* **To-do item**: Return each record word for word and omit the pictures.

Dataset records

==*==

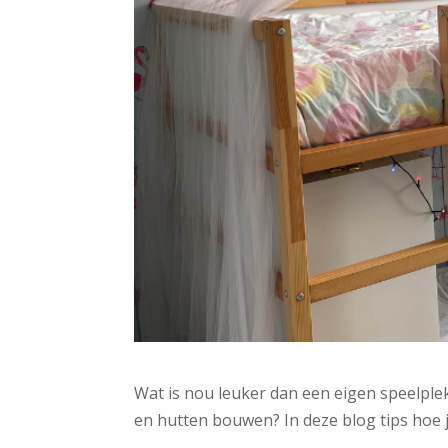
Wat is nou leuker dan een eigen speelplek
en hutten bouwen? In deze blog tips hoe 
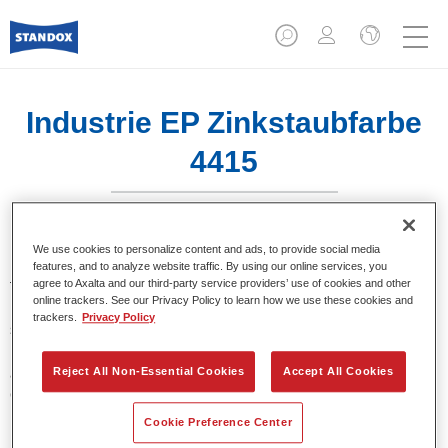
Industrie EP Zinkstaubfarbe
4415
We use cookies to personalize content and ads, to provide social media
Industry EP Zinc-Rich Primer 4415 is een
features, and to analyze website traffic. By using our online services, you
tweecomponentenproduct op basis van epoxyhars, dat een
agree to Axalta and our third-party service providers’ use of cookies and other
online trackers. See our Privacy Policy to learn how we use these cookies and
uitstekende corrosiebescherming biedt op gezandstraalde
trackers.
Privacy Policy
stalen ondergronden en een goede vochtbestendigheid.
Indien gebruikt in combinatie met de juiste oppervlakte- en
aflakmaterialen, levert het een zeer resistente afwerking op.
Reject All Non-Essential Cookies
Accept All Cookies
Omdat deze coating zeer hittebestendig is, kan deze worden
blootgesteld aan temperaturen van ca. 180 °C gedurende
Cookie Preference Center
lange tijd.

==*==

* **Problem solution**:
Wat is nou leuker dan een eigen speelplek
en hutten bouwen? In deze blog tips hoe 
Industrie EP Zinkstaubfarbe
4415
We use cookies to personalize content and ads, to provide social media
Industry EP Zinc-Rich Primer 4415 is een
features, and to analyze website traffic. By using our online services, you
tweecomponentenproduct op basis van epoxyhars, dat een
agree to Axalta and our third-party service providers’ use of cookies and other
online trackers. See our Privacy Policy to learn how we use these cookies and
uitstekende corrosiebescherming biedt op gezandstraalde
trackers.
Privacy Policy
stalen ondergronden en een goede vochtbestendigheid.
Indien gebruikt in combinatie met de juiste oppervlakte- en
aflakmaterialen, levert het een zeer resistente afwerking op.
Reject All Non-Essential Cookies
Accept All Cookies
Omdat deze coating zeer hittebestendig is, kan deze worden
blootgesteld aan temperaturen van ca. 180 °C gedurende
Cookie Preference Center
lange tijd.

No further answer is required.